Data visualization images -
*** Begin section ***

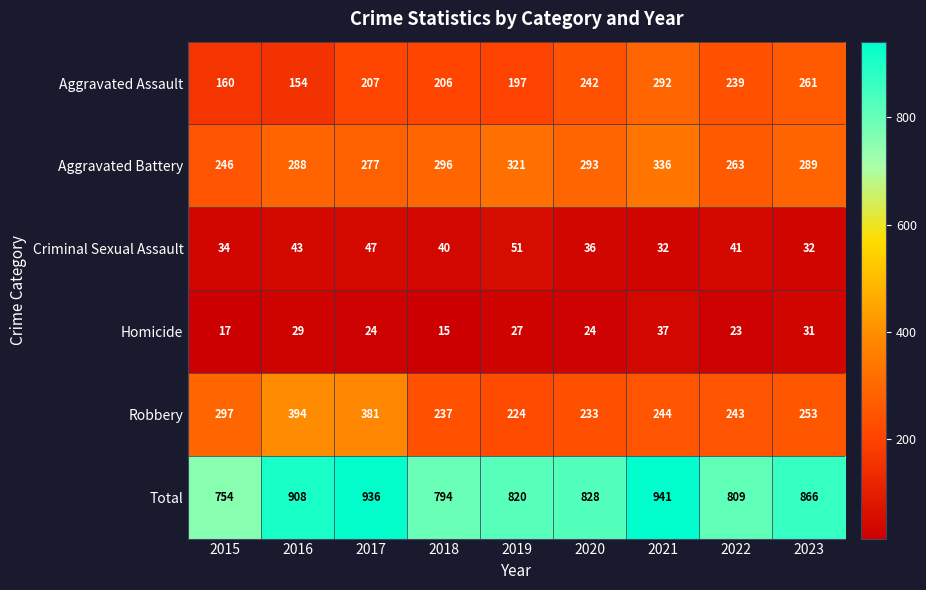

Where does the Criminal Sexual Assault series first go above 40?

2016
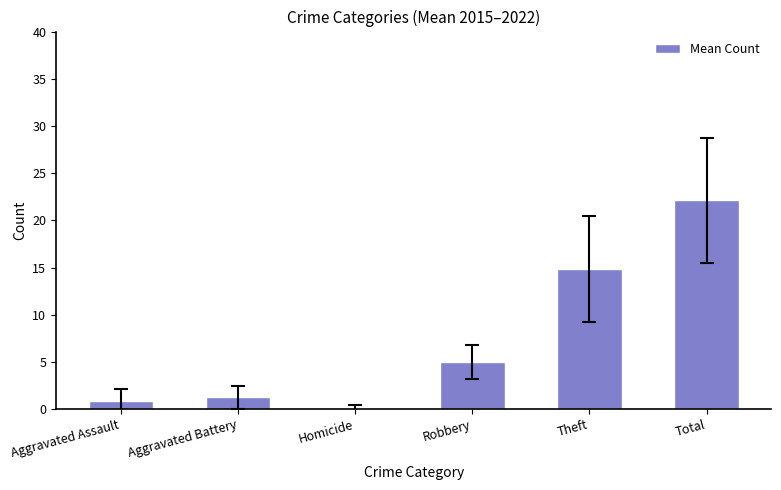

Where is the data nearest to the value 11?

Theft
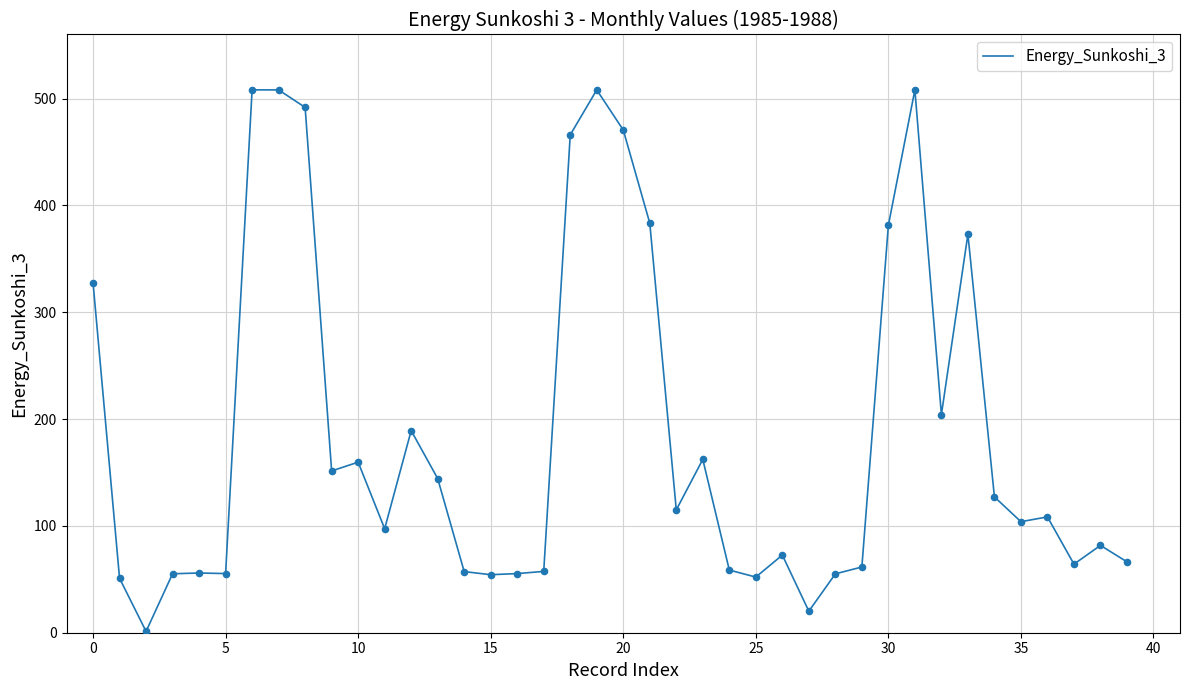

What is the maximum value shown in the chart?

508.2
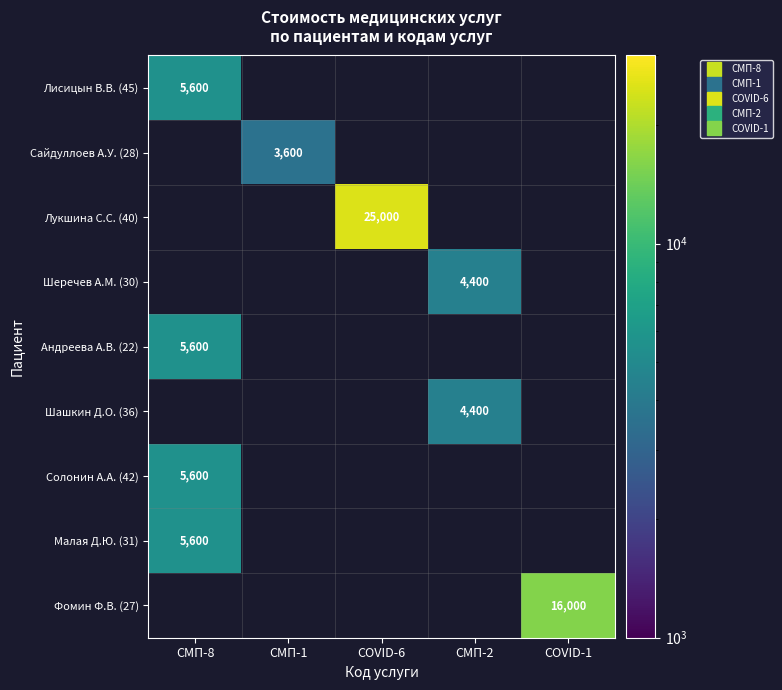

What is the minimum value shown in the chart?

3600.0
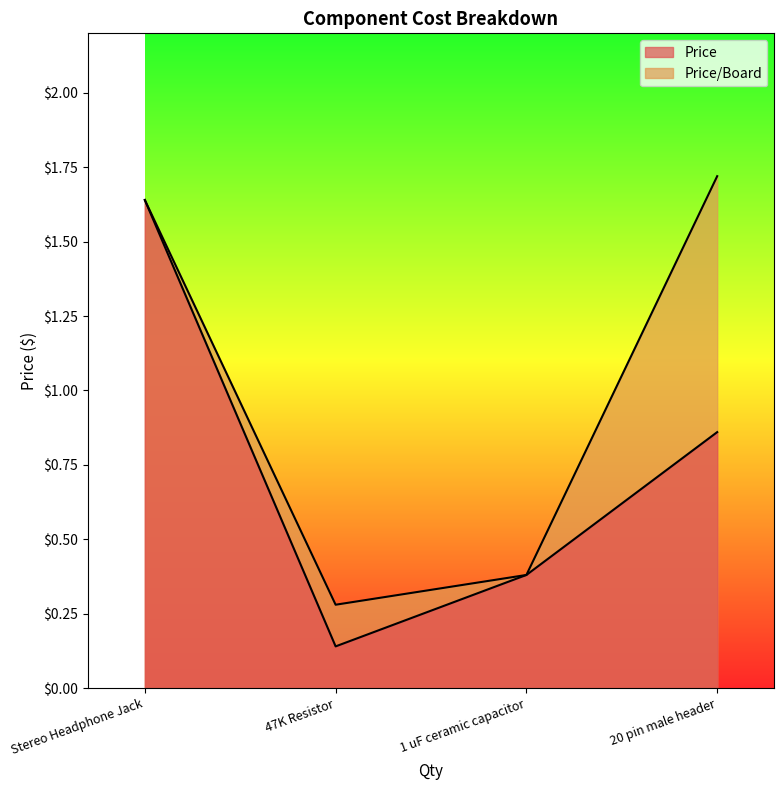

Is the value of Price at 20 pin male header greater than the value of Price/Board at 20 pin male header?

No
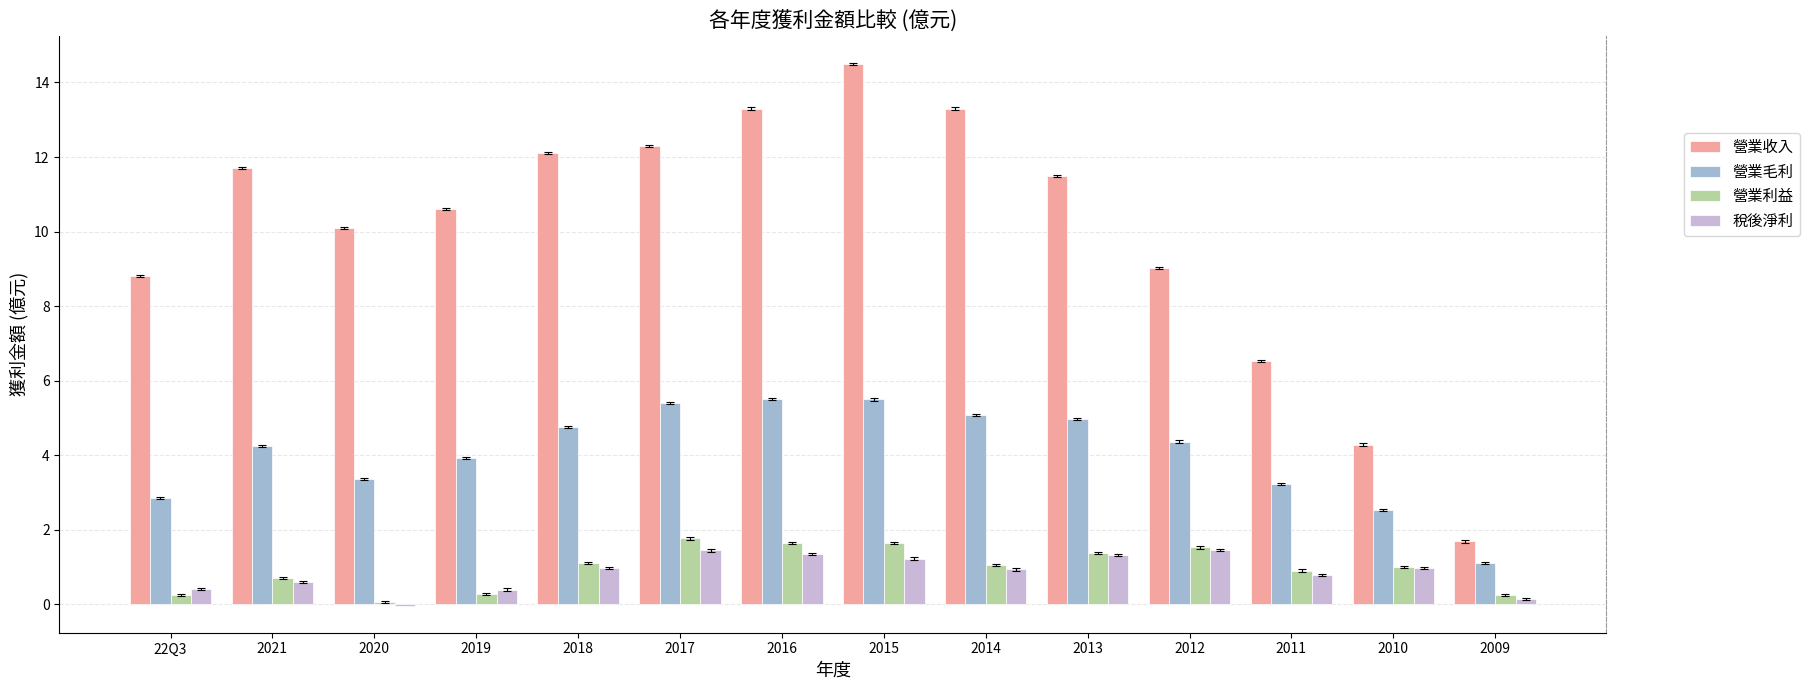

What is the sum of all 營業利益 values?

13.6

*** End section ***

WHAT YOU SHOULD DO -
Rewrite every one of the items above, putting "graph" wherever "chart" appears and keeping everything else the same. Omit the pictures from your version.

RESPONSE TO THE EXERCISE -
Where does the Criminal Sexual Assault series first go above 40?

2016

Where is the data nearest to the value 11?

Theft

What is the maximum value shown in the graph?

508.2

What is the minimum value shown in the graph?

3600.0

Is the value of Price at 20 pin male header greater than the value of Price/Board at 20 pin male header?

No

What is the sum of all 營業利益 values?

13.6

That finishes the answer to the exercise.